Work instructions ::
From the first line through the last, transcribe the listing word for word.

Material provided ::
-*-

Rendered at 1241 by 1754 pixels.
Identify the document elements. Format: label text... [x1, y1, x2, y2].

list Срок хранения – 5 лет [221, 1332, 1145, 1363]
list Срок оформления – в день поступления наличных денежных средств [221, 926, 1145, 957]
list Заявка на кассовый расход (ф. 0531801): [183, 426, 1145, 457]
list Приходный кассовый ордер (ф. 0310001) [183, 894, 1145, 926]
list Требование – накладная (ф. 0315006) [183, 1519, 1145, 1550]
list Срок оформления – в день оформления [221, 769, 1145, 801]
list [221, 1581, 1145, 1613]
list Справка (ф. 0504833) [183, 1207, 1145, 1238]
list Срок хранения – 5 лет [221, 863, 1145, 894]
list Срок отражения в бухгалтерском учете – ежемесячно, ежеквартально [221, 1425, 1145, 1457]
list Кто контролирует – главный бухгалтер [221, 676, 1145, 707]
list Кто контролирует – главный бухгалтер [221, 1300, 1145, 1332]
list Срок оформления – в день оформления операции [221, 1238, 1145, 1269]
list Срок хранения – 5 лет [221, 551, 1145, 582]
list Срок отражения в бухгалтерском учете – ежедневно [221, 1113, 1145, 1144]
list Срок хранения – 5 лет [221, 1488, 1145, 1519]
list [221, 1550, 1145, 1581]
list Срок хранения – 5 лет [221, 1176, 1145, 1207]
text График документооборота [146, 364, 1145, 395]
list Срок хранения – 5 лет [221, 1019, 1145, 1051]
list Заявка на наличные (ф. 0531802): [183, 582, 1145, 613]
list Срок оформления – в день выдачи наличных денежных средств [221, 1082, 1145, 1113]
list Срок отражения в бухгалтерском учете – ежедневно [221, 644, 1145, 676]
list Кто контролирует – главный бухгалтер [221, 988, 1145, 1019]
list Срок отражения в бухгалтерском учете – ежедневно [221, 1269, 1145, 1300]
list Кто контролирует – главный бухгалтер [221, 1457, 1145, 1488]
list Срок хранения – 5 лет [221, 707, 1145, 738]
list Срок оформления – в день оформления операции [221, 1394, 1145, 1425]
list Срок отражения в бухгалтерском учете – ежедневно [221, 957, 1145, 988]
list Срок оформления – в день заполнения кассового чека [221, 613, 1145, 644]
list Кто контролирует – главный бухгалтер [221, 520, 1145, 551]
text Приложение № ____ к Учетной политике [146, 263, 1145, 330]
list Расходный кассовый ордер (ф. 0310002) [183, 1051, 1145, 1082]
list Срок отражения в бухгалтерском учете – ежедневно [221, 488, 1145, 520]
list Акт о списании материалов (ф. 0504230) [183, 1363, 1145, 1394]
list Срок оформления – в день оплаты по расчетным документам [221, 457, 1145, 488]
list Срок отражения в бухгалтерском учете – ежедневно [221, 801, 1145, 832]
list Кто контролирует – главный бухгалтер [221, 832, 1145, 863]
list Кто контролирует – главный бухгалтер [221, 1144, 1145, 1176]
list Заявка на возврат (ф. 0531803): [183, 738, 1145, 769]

-*-

Task solution ::
Rendered at 1241 by 1754 pixels.
Identify the document elements. Format: label text... [x1, y1, x2, y2].

list Срок хранения – 5 лет [221, 1332, 1145, 1363]
list Срок оформления – в день поступления наличных денежных средств [221, 926, 1145, 957]
list Заявка на кассовый расход (ф. 0531801): [183, 426, 1145, 457]
list Приходный кассовый ордер (ф. 0310001) [183, 894, 1145, 926]
list Требование – накладная (ф. 0315006) [183, 1519, 1145, 1550]
list Срок оформления – в день оформления [221, 769, 1145, 801]
list [221, 1581, 1145, 1613]
list Справка (ф. 0504833) [183, 1207, 1145, 1238]
list Срок хранения – 5 лет [221, 863, 1145, 894]
list Срок отражения в бухгалтерском учете – ежемесячно, ежеквартально [221, 1425, 1145, 1457]
list Кто контролирует – главный бухгалтер [221, 676, 1145, 707]
list Кто контролирует – главный бухгалтер [221, 1300, 1145, 1332]
list Срок оформления – в день оформления операции [221, 1238, 1145, 1269]
list Срок хранения – 5 лет [221, 551, 1145, 582]
list Срок отражения в бухгалтерском учете – ежедневно [221, 1113, 1145, 1144]
list Срок хранения – 5 лет [221, 1488, 1145, 1519]
list [221, 1550, 1145, 1581]
list Срок хранения – 5 лет [221, 1176, 1145, 1207]
text График документооборота [146, 364, 1145, 395]
list Срок хранения – 5 лет [221, 1019, 1145, 1051]
list Заявка на наличные (ф. 0531802): [183, 582, 1145, 613]
list Срок оформления – в день выдачи наличных денежных средств [221, 1082, 1145, 1113]
list Срок отражения в бухгалтерском учете – ежедневно [221, 644, 1145, 676]
list Кто контролирует – главный бухгалтер [221, 988, 1145, 1019]
list Срок отражения в бухгалтерском учете – ежедневно [221, 1269, 1145, 1300]
list Кто контролирует – главный бухгалтер [221, 1457, 1145, 1488]
list Срок хранения – 5 лет [221, 707, 1145, 738]
list Срок оформления – в день оформления операции [221, 1394, 1145, 1425]
list Срок отражения в бухгалтерском учете – ежедневно [221, 957, 1145, 988]
list Срок оформления – в день заполнения кассового чека [221, 613, 1145, 644]
list Кто контролирует – главный бухгалтер [221, 520, 1145, 551]
text Приложение № ____ к Учетной политике [146, 263, 1145, 330]
list Расходный кассовый ордер (ф. 0310002) [183, 1051, 1145, 1082]
list Срок отражения в бухгалтерском учете – ежедневно [221, 488, 1145, 520]
list Акт о списании материалов (ф. 0504230) [183, 1363, 1145, 1394]
list Срок оформления – в день оплаты по расчетным документам [221, 457, 1145, 488]
list Срок отражения в бухгалтерском учете – ежедневно [221, 801, 1145, 832]
list Кто контролирует – главный бухгалтер [221, 832, 1145, 863]
list Кто контролирует – главный бухгалтер [221, 1144, 1145, 1176]
list Заявка на возврат (ф. 0531803): [183, 738, 1145, 769]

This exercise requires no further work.